Texte de l'exercice
● ● ●

Le départ à 48 ans s’explique souvent par la limite d’âge propre à chaque corps et grade. Cette limite varie de 47 à 66 ans selon les situations: certains sous-officiers sont ainsi mis à la retraite d’office dès 47 ans, ce qui place mécaniquement leur départ effectif autour de cet âge.
Ce système a été conçu pour des métiers dont les contraintes physiques et opérationnelles sont sans commune mesure avec la majorité des professions. La mise à la retraite d’office à un âge relativement jeune est donc une caractéristique structurelle du statut militaire, et non un privilège accordé au cas par cas.
Un régime de retraite à part entière
Les militaires français ne relèvent pas du régime général ni de la retraite des fonctionnaires civils ordinaires: ils dépendent d’un régime spécifique intégré au système des pensions de l’État. Ce régime a été maintenu lors des réformes successives des retraites, en raison des contraintes particulières du métier des armes — pénibilité, disponibilité permanente, risques opérationnels. Les règles de durée de services et de limite d’âge qui en découlent sont fixées par statut, grade par grade.
17 à 27 ans de services requis selon le grade pour ouvrir les droits à pension
Le déclencheur d’une pension immédiate — versée dès le départ, sans attendre un âge ultérieur — est la durée de services accomplie. Elle est fixée à 27 ans pour les officiers, 20 ans pour les officiers sous contrat, et 17 ans pour les militaires non-officiers ou commissionnés. En dessous de 15 ans de service, aucune pension immédiate n’est possible: les droits ne s’ouvrent qu’à l’âge légal, soit entre 62 et 64 ans selon la génération.

Une fois ces seuils franchis, la formule de calcul est identique à celle de la fonction publique: pension = solde des 6 derniers mois × 75 % × (trimestres acquis / trimestres requis). Le montant final dépend donc directement de la rémunération indiciaire en fin de carrière et du nombre de trimestres validés.

● ● ●

Données fournies

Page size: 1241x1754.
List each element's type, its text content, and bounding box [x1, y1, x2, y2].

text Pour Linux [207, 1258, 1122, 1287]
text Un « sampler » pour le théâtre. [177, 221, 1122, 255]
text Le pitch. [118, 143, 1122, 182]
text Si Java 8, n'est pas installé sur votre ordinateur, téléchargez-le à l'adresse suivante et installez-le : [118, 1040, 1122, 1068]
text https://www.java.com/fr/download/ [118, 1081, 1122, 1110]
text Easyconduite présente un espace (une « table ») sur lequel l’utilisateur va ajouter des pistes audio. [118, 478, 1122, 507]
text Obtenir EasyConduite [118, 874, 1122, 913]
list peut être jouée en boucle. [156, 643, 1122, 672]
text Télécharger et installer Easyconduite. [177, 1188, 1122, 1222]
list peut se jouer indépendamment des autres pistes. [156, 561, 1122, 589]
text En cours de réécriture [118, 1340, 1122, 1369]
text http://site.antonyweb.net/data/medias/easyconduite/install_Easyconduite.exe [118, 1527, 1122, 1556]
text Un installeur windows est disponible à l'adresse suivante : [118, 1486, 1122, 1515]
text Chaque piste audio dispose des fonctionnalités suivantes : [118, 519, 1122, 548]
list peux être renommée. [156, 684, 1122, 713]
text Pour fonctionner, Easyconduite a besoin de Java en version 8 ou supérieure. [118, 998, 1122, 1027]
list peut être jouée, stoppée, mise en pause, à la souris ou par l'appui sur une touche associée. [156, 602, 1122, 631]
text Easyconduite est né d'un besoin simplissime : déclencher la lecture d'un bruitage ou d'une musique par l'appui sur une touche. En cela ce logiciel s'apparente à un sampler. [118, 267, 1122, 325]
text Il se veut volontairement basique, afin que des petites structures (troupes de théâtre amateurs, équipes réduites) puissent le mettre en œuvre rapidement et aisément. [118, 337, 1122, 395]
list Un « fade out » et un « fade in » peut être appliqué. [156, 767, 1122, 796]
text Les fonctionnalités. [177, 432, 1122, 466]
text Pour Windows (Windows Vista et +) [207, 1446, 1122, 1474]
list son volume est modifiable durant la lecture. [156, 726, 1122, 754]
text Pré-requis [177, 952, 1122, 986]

● ● ●

Questions d'étude
[1] Les affirmations suivantes concordent-elles avec le texte sur la retraite des militaires ? Pour chacune, répondez par oui ou par non et citez mot pour mot les mots du texte qui tranchent.
(a) Les officiers doivent accomplir 27 ans de services pour obtenir une pension immédiate.
(b) Les militaires français relèvent du régime général de retraite.
(c) La formule de calcul de la pension militaire diffère de celle de la fonction publique.
[2] Rédigez la suite du texte sur la retraite des militaires, en partant de sa dernière phrase.

Réponses par tâche
[1]
(a) Oui : « Elle est fixée à 27 ans pour les officiers ».
(b) Non : « Les militaires français ne relèvent pas du régime général ni de la retraite des fonctionnaires civils ordinaires ».
(c) Non : « la formule de calcul est identique à celle de la fonction publique ».

[2]
Pour atteindre le taux plein, deux régimes coexistent. Si la limite d’âge est d’au moins 57 ans ou si le départ intervient après 54 ans, il faut totaliser de 166 à 172 trimestres tous régimes confondus, selon l’année de naissance — comme pour un fonctionnaire civil. En revanche, si la limite d’âge est inférieure à 57 ans ou si le départ a lieu avant 54 ans, les seuils sont propres au statut militaire: 29,5 années de services pour un officier, 19,5 ans pour un non-officier, soit respectivement 118 et 78 trimestres.
1 789 € bruts en moyenne: ce que perçoit concrètement un militaire à 48 ans
La pension moyenne brute des militaires retraités s’établit à 1 789 euros par mois. Ce chiffre agrège des profils très différents: un sous-officier mis à la retraite d’office autour de 47-48 ans, un officier qui prolonge sa carrière, des parcours avec ou sans opérations extérieures. Il constitue néanmoins le repère de référence pour évaluer ce que représente une carrière complète sous les drapeaux.

Le montant individuel peut s’écarter significativement de cette moyenne selon plusieurs variables. La solde indiciaire des six derniers mois — base du calcul — varie selon le grade atteint en fin de carrière. Le nombre de trimestres acquis, la présence ou non d’une décote si les seuils de services ne sont pas pleinement atteints, et les bonifications spécifiques jouent également sur le résultat final.